- Dokumentauszug
Anfang der 80er Jahre wurde von uns ein Haus besetzt, das zur
»Verrücktenburg« werden sollte, aber um einem Konflikt mit der Polizei
aus dem Wege zu gehen, haben wir es 1983 geräumt. Danach wurde aus
einer wilden Gruppe ein gemeinnütziger Verein. Dadurch sind auch die
ganzen Strukturen mit Vorstand und Abrechnung entstanden, aber es kam
auch eine Senatsförderung, so dass wir 1983 ganz versteckt im Hinterhof
in der Pallasstraße Räume beziehen konnten. 1994 kam es allerdings zu
einer totalen Sperre unserer Mittel seitens des Senats, und wir mussten
die Pallasstraße aufgeben. 1995 beteiligten wir uns intensiv am Aufbau
des Landesverbands Psychiatrie-Erfahrener Berlin-Brandenburg, mit dem
die Irren-Offensive sehr eng kooperiert.
Anfang 1996 konnten wir nur aus eigenen Spendenmitteln wieder Räume in
Friedrichshain zusammen mit dem Landesverband und dem Beschwerdezentrum
beziehen. Wir einigten uns auf den Namen »Werner-Fuß-Zentrum«.
Mittlerweile hoffen wir wieder auf eine Senatsförderung.
ätzettera: Sind auch Jugendliche dabei?
Talbot:
Jüngere sind nicht so viele dabei, eher zwischen 25 und 40.
ätzettera: Welche Ziele verfolgt Ihr?
Talbot:
Die Abschaffung der Zwangseinweisung und damit auch der
Zwangsbehandlung, das ist das Allerwichtigste. Dass man über seinen
eigenen Körper selber verfügt, wie jeder über 18, und das heißt, dass
keiner ohne ausdrückliche Zustimmung des Betroffenen in den Körper
eindringen darf. Das heißt auch, dass das eben nicht unter einem
medizinischen Vorwand, weil es einem angeblich gut täte, untergraben
werden darf. Die Position der Ärzte macht sie zu Herrschenden, die über
andere verfügen können, über ihren Körper und Geist durch
Zwangsmaßnahmen und zwangsweise verabreichten Drogen. Das ist eine
brachiale und fundamentale Menschenrechtsverletzung! Prof. Szasz hat
schon Anfang der 60er ein Buch veröffentlicht The myth of mental
illness (Der Mythos der Geisteskrankheit). Er war der erste Psychiater
im System, der gesagt hat, dass es Geisteskrankheit noch nie gegeben
hat und sie eine reine Metapher ist. Der Begriff Krankheit ist an den
Körper gebunden, und es gibt bis heute keinen einzigen Nachweis von
einer Veränderung im Körper, die angeblich Geisteskrankheit wäre.
Der klare Unterschied ist, dass wenn es eine hirnorganische Krankheit
wäre, es eine neurologische Krankheit wäre und eine Neurologie hat
keine geschlossene Station. Daran kann man sofort sehen, dass
Psychiatrie als Teil der »Medizin« ein reines Lügenkonstrukt ist. Wenn
abnormes Verhalten, das vielleicht nicht erwünscht ist, von den
Mächtigen in der Familie oder in der Gesellschaft trotzdem bestraft
werden soll, ohne dass eine kriminelle Tat vorliegt, dann kommt die
Psychiatrie ins Spiel. Dann wird die Psychiatrie als Institution
genutzt um einen einzusperren, und wenn man dann eingesperrt ist, wird
man mit praktisch körperverletzenden Zwangsbehandlungen folterartig
behandelt.

- Vorgehensweise
Geben Sie den Dokumentauszug von „Mittlerweile hoffen wir“ bis „zwischen 25 und 40.“ wortgetreu wieder. Die Datensätze stammen aus einer anderen Quelle als der Dokumentauszug.

- Auszüge aus Datensätzen

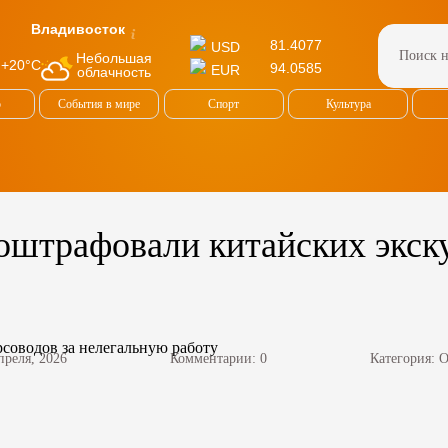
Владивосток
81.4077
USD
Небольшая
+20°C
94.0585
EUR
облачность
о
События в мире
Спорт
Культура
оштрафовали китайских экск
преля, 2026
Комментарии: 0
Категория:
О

==

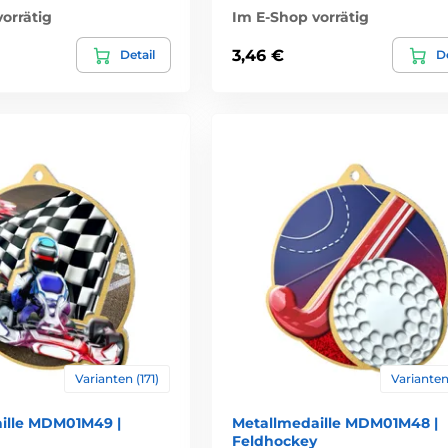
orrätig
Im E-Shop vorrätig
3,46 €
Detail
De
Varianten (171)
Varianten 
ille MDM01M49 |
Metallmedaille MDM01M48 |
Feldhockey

- Ihre Antwort
Mittlerweile hoffen wir wieder auf eine Senatsförderung.
ätzettera: Sind auch Jugendliche dabei?
Talbot:
Jüngere sind nicht so viele dabei, eher zwischen 25 und 40.